BlackLine was founded in 2001 by Therese Tucker, a former CTO at SunGard Treasury Systems. The initial goal was to help customers replace their use of Excel with a suite of accounting software.

The company functioned with no outside funding until 2013 when the private equity firm, Silver Lake Partners invested more than $200 million in the company.

BlackLine reached an agreement to form a strategic alliance with the financial consulting firm McGladrey, in 2015. As part of the alliance, the companies began offering a business process as a service (BPaaS) platform.

The company's IPO was October 28, 2016; they're listed on the Nasdaq under the symbol BL.

===Runbook acquisition===
In September 2016, the company acquired its European competitor, Runbook for $34 million.
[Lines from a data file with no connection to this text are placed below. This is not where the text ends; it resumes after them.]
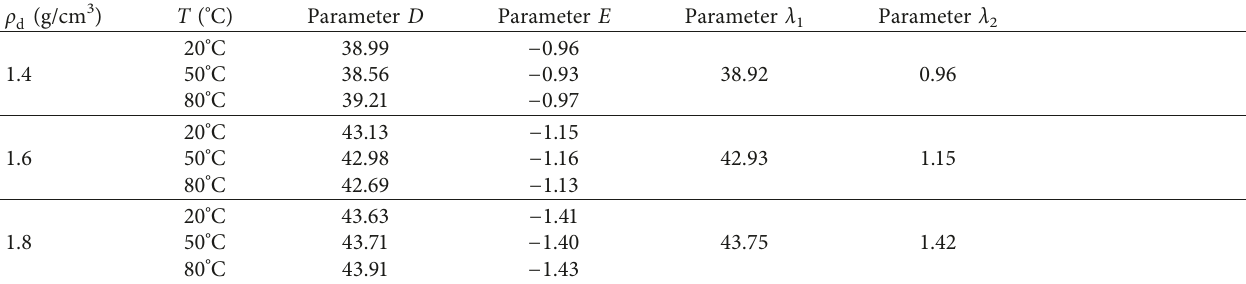
Figure 9: The relationship of internal friction angle and water content of samples under the dry density of 1.4 g/cm 3 . Table 7: The parameters’ value under different dry densities and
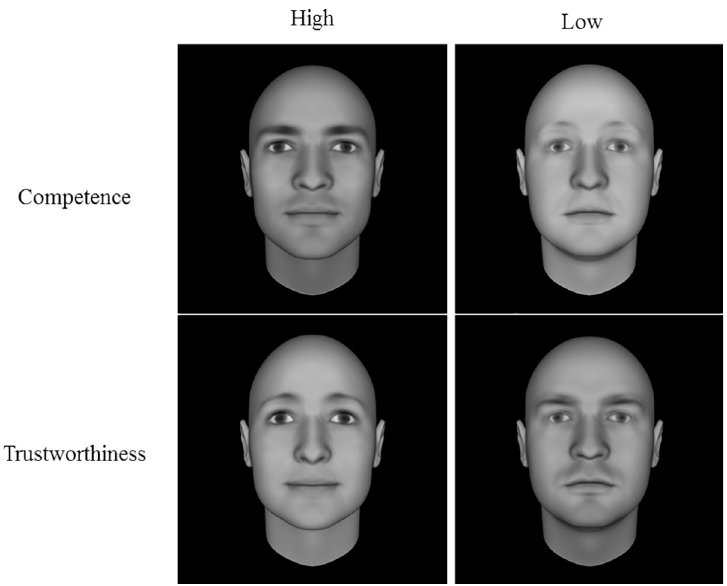
Fig 1. Computer generated face stimuli. All stimuli were created using Face Gen 3.1 and taken from publicly available sets of Original Computer Generated Faces, Oosterhof and Todorov [1].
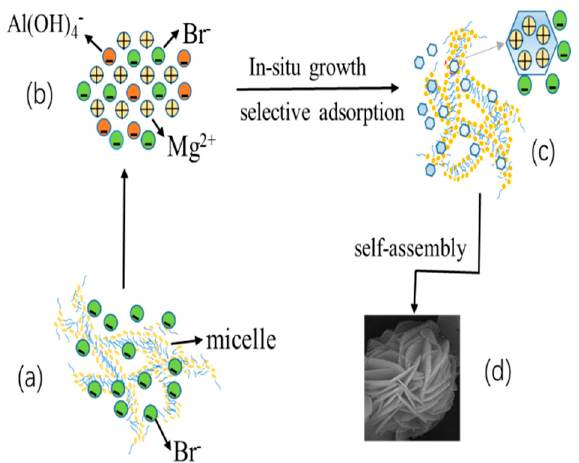
Figure 3. The formation process of hierarchical hydrotalcite ( a ) represents the formation process of surfactant micelles, ( b ) represents the mixing process of mixing metal salt solution and surfactant micelles, ( c ) represents the interaction between hydrotalcite and surfactant micelles, and ( d ) represents the morphology of the multidimensional MgAl-LDH nanoparticles).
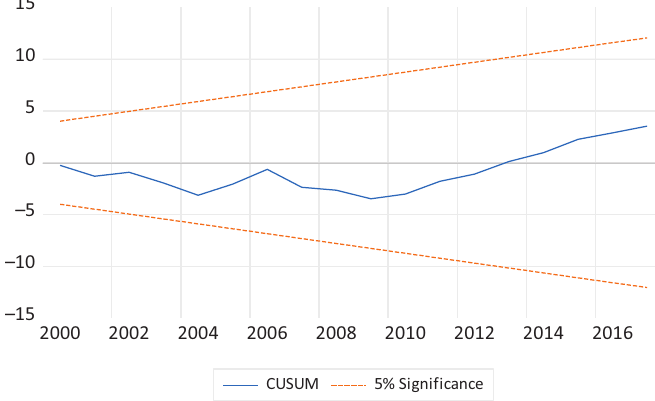
Figure 2. Plot of cumulative sum of square of recursive residual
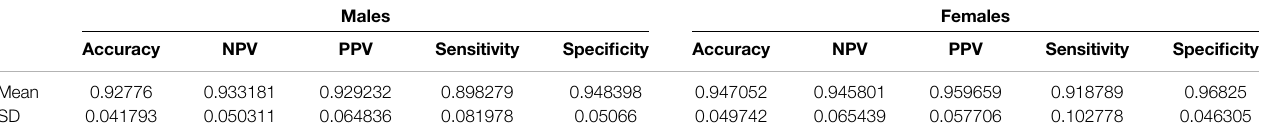
TABLE 1 | FSS male and female random forest prediction accuracy, NPV, PPV, sensitivity, and speci fi city for 20,000 iterations.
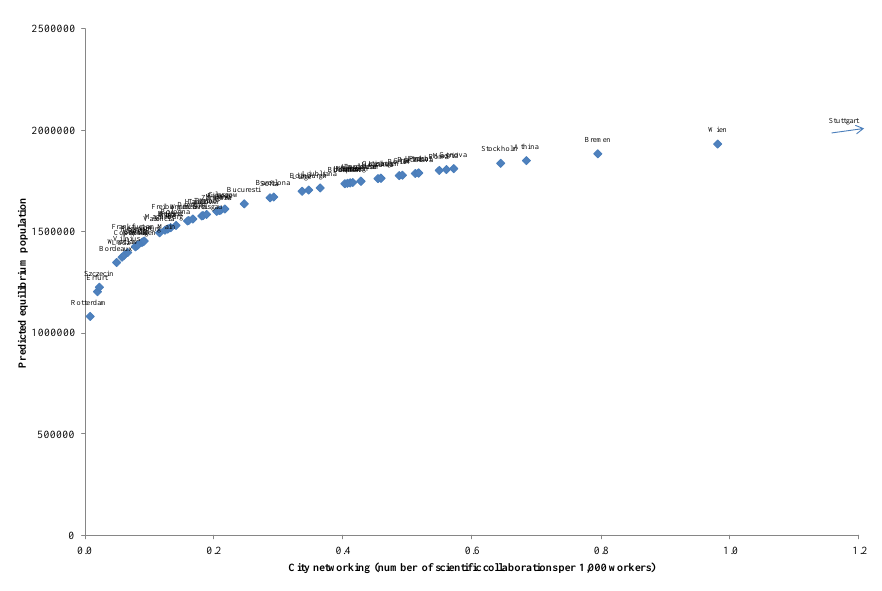
Figure 3 : Equilibrium City Size for Different Degrees of Urban Networking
Runbook marketed a dashboard software application program for SAP; before it was acquired by BlackLine.

The software's "automation of recurring financial processes" adds "visibility and transparency" and strengthens "internal controls and compliance documentation" of data maintained by SAP.

===SAP agreement===
In 2018 BlackLine reached an agreement with SAP for the latter "to resell BlackLine's .. cloud-based finance and accounting solutions" as part of "SAP Solution Extensions."

=== Rimilia acquisition===
In October 2020, the company acquired UK-based accounts receivable automation company Rimilia for $150 million.

Rimilia's cloud-based SaaS platform "uses AI to accurately apply payments to customer's invoices with any ERP system".

=== WiseLayer ===
In December 2025, it was announced that BlackLine had acquired WiseLayer, a New York–based artificial intelligence company specialising in AI agents for automating accounting processes. The transaction, for which financial terms were not disclosed, was intended to support the integration of AI-driven capabilities into BlackLine’s financial operations software.

==Operations==
BlackLine provides software for more than 4,400 companies including Costco, Netflix, Coca-Cola, JetBlue Airways, Google, Kraft Heinz, Under Armour, Sirius XM Holdings. The company creates enhanced financial controls, in contrast to basic general ledger applications. BlackLine's software manages financial data, reconciles balances from sub-systems, ensures accurate and complete closings, and monitors regulatory controls through a system known as continuous auditing. The company's software is cloud-based, primarily running on the Google Cloud Platform, and meets ISO 27001 standards.